Advocates and education officials went to the state Education Department on Monday to comment about the proposed grading system that would give all Oklahoma public schools an A through F grade.
BY CARRIE COPPERNOLL Published: March 20, 2012

“All of this information about how a school's performing is available now,” Gardenhire said.

“It's just that the metrics are somewhat confusing for an average citizen or parent now. ... Putting it into a clear-cut format doesn't change the information. It just makes it more available.”

Will rules scare

away teachers?

Labeling a school with a grade of D or F could drive away good teachers, said Alicia Priest, vice president of Oklahoma Educators Association.

The new system may continue the exodus of good teachers to other states in the region, said Carolyn Gray, director of personnel for Oklahoma City Public Schools.

Gardenhire said the system would rally surrounding communities, not drive people away.

“Communities rally around schools to find ways of improving them,” Gardenhire said.

“If a school receives a somewhat lower grade, the pattern that we've heard about from other states is that parents and citizens step forward.”

The grading system holds school officials accountable for things that are out of their control, Dale Superintendent Charles Dickinson said.

For example, Dale Public Schools offers five Advanced Placement classes, but Dickinson said the district would have to double that number to earn an A rating.

Adding enough new staff members to do so isn't financially possible, he said.

“We simply don't have the financial capability of doing that,” Dickinson said.

“Therefore, through no fault of our own, we have no chance at success.”

Another factor is parent and community involvement.

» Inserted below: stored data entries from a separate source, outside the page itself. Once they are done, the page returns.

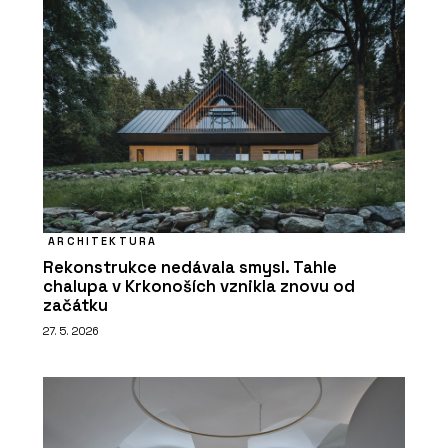
ARCHITEKTURA
Rekonstrukce nedávala smysl. Tahle
chalupa v Krkonoších vznikla znovu od
začátku
27. 5. 2026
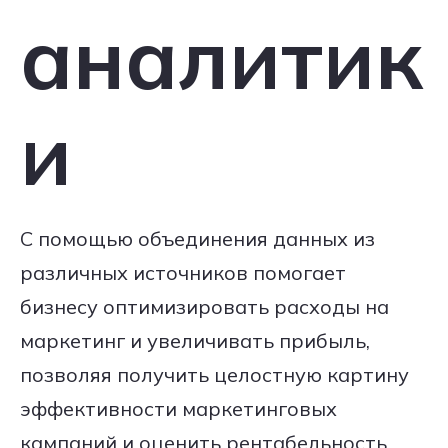
аналитик
и
С помощью объединения данных из
различных источников помогает
бизнесу оптимизировать расходы на
маркетинг и увеличивать прибыль,
позволяя получить целостную картину
эффективности маркетинговых
кампаний и оценить рентабельность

This is unfair for schools in poor areas, where parents have no transportation or work multiple jobs, said Sue Kuntze, assistant superintendent of elementary education for Putnam City Schools.

The volunteering rule is vague at best, said Terry Fraley, executive director of federal programs for Oklahoma City Public Schools.

“How many parent volunteers do schools need to have before additional points are awarded?” Fraley asked.

Questions left unanswered

Several speakers said the rules were not detailed enough about how certain factors would be judged. One of the more hotly discussed issues was rewarding schools that encourage students to take courses above their grade levels.

“What constitutes an upper-level class for an elementary student? What constitutes an upper-level class for a middle school student? That still has not been defined,” said Kevin Burr, associate superintendent for secondary schools for Tulsa Public Schools.